━━━ Texte de l'exercice

Environnement • 13 janvier 2025
Les essais nucléaires en Polynésie, une histoire encore bien sombre
La Polynésie française porte une cicatrice indélébile : celle des essais nucléaires réalisés par la France entre 1966 et 1996. Cette période, marquée par 193 explosions dans les atolls isolés de Moruroa et Fangataufa, a laissé des traces profondes sur les populations locales, l’environnement et la relation entre Paris et ce territoire du Pacifique. Bien que l’État français ait amorcé une reconnaissance des conséquences de ces essais, l’ombre de cette époque persiste.
Une ambition nucléaire délocalisée
Au lendemain de l’indépendance de l’Algérie en 1962, la France a dû trouver un nouveau site pour poursuivre son programme nucléaire, initié dans le désert saharien. La Polynésie française, située à des milliers de kilomètres des grandes populations, fut choisie pour accueillir ces tests. Les atolls de Moruroa et Fangataufa devinrent ainsi les théâtres d’expérimentations nucléaires intenses. Entre 1966 et 1974, ces essais furent menés dans l’atmosphère avant de se poursuivre sous terre jusqu’à la fin du programme en 1996.
Le dernier essai nucléaire français eut lieu le 27 janvier 1996, marquant officiellement la fin de ces tests qui avaient suscité de nombreuses critiques internationales.
Des impacts multiples et durables
Santé publique : une bombe à retardement
Les conséquences des essais nucléaires sur la santé des populations polynésiennes sont aujourd’hui bien documentées. Une étude récente de l’ONG Disclose a révélé que près de 110 000 personnes auraient été exposées à des doses significatives de radiations. Les îlés les plus proches des sites d’essais ont été directement touchés par les retombées radioactives, augmentant les cas de cancers, de maladies de la thyroïde et d’autres pathologies graves.
Bien que la loi Morin de 2010 ait prévu un cadre pour indemniser les victimes, ses critères stricts ont limité le nombre de bénéficiaires. Sous la pression des associations locales et internationales, le gouvernement a assoupli ces critères en 2017, mais le processus reste complexe et insuffisant.
Un environnement sacrifié
Les dégâts environnementaux causés par les essais nucléaires sont également considérables. Les atolls de Moruroa et Fangataufa, aujourd’hui sous surveillance militaire, présentent des fissures inquiétantes dans leurs formations coralliennes, augmentant les risques de fuites radioactives dans l’océan. Les eaux et écosystèmes marins, jadis riches, ont été gravement contaminés.

━━━━━━
━━━ Jeu de données

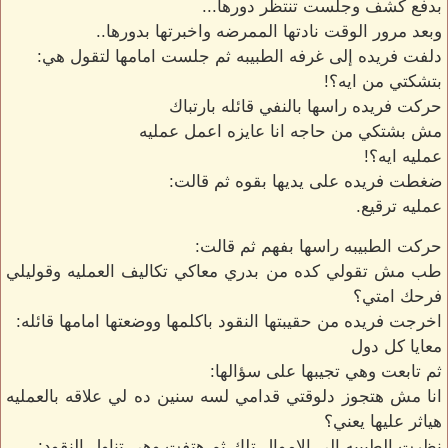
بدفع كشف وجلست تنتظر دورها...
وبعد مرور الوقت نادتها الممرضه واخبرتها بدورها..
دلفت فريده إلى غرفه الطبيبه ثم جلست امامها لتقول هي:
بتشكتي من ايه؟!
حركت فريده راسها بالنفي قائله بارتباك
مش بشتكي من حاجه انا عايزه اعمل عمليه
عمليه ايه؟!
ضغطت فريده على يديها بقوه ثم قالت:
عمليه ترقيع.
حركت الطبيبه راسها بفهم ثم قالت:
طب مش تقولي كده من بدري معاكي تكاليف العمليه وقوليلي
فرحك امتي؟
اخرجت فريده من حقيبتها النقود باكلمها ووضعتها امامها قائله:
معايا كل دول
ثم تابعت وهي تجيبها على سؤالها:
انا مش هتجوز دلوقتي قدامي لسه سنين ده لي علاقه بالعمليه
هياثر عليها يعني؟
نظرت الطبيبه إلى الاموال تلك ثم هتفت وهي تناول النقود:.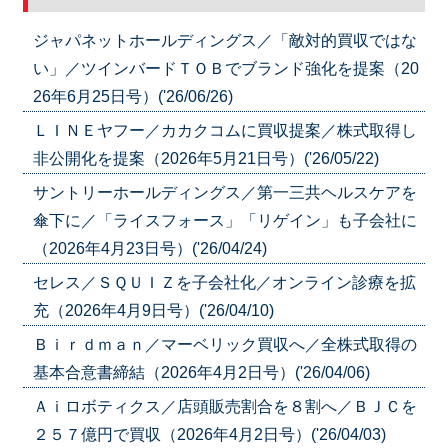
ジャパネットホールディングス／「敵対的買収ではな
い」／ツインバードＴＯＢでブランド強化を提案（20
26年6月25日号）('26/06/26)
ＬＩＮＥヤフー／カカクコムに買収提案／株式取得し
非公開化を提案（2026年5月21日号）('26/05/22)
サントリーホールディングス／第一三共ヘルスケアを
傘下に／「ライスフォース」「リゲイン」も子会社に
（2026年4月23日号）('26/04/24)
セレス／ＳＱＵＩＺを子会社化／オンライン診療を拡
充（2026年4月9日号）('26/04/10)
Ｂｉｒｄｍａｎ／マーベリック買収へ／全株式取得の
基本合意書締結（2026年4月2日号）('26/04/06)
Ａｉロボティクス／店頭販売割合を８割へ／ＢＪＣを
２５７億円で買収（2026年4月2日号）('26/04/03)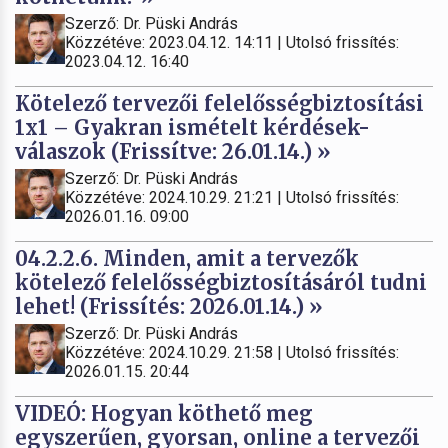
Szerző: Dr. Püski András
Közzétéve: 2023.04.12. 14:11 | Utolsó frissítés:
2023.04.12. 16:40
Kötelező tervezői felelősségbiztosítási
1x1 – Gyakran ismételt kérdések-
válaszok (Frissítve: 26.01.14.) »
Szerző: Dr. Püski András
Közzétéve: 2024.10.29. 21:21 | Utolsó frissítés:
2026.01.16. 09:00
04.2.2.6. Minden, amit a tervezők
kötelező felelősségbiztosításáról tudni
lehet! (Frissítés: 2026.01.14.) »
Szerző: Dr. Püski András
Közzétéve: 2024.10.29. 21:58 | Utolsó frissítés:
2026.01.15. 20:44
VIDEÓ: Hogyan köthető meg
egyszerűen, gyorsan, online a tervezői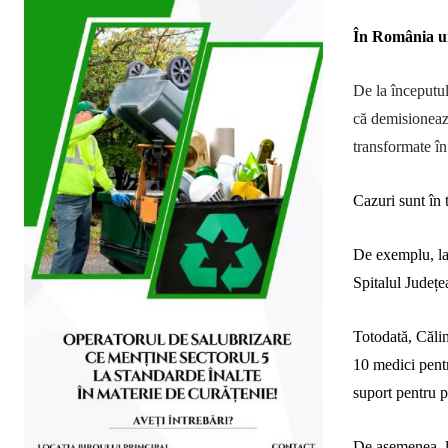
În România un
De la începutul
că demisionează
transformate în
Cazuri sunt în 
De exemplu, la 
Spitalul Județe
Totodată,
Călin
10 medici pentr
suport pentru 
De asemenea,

━━━━━━

:: Questions à traiter ::
1. D'après le texte sur les essais nucléaires, pourquoi la France a-t-elle dû trouver un nouveau site pour son programme nucléaire, et pourquoi la Polynésie française a-t-elle été choisie ? Répondez en une à trois phrases.
2. Pouvez-vous résumer le texte sur les essais nucléaires en deux phrases ?
3. Quelles sont toutes les années distinctes mentionnées dans le texte sur les essais nucléaires, date de publication comprise ? Donnez-les dans leur ordre de première apparition.
Le matériel qui précède n'a aucun rapport avec le texte.

:: Corrigé de l'exercice ::
1. La France a dû trouver un nouveau site au lendemain de l'indépendance de l'Algérie en 1962, car son programme nucléaire avait été initié dans le désert saharien. La Polynésie française a été choisie parce qu'elle était située à des milliers de kilomètres des grandes populations.

2. Entre 1966 et 1996, la France a réalisé 193 explosions nucléaires sur les atolls de Moruroa et Fangataufa, en Polynésie française, d'abord dans l'atmosphère puis sous terre. Ces essais ont eu des conséquences durables sur la santé des populations, dont l'indemnisation reste complexe et insuffisante malgré la loi Morin, ainsi que sur l'environnement, avec des coraux fissurés et des eaux contaminées.

3. 2025, 1966, 1996, 1962, 1974, 2010, 2017